======== Source data
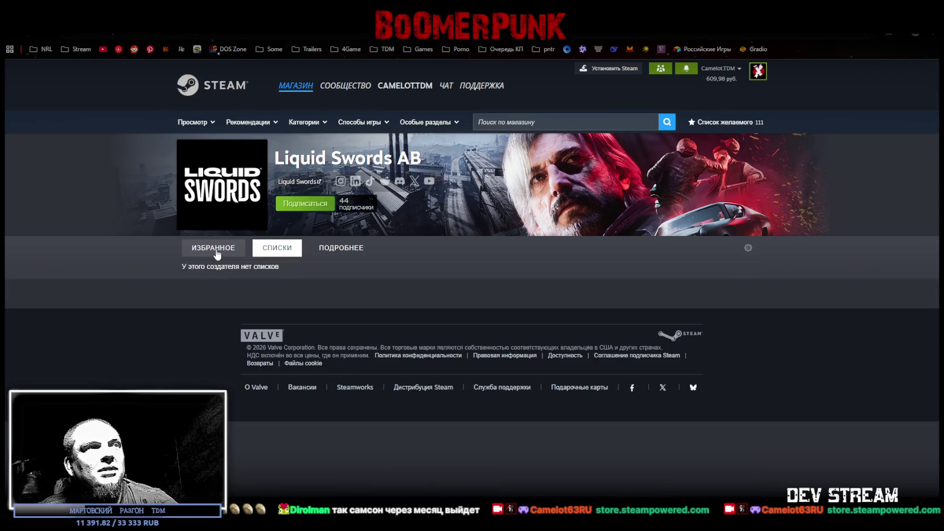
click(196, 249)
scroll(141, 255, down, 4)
================
======== Source data
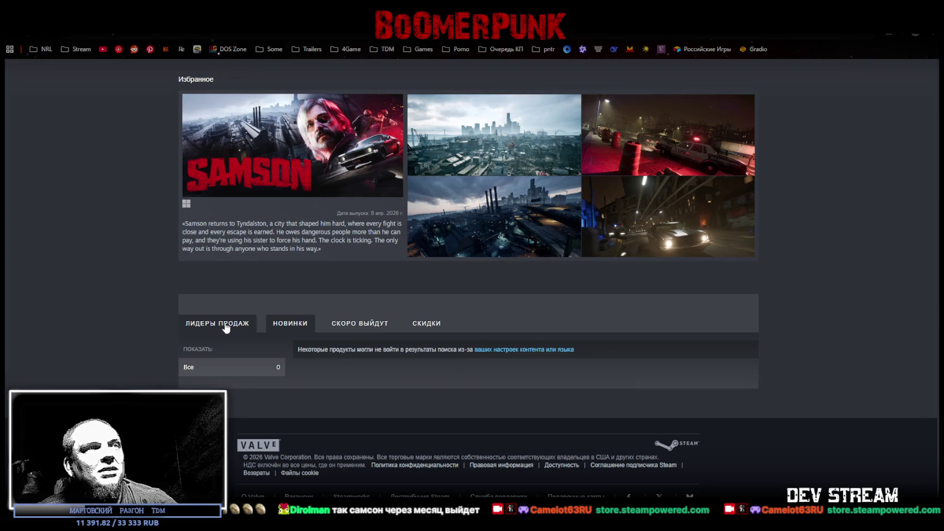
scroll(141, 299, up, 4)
================
§ **What to produce**
Please show every line above that includes the word "scroll".

§ **Your response**
scroll(141, 255, down, 4)
scroll(141, 299, up, 4)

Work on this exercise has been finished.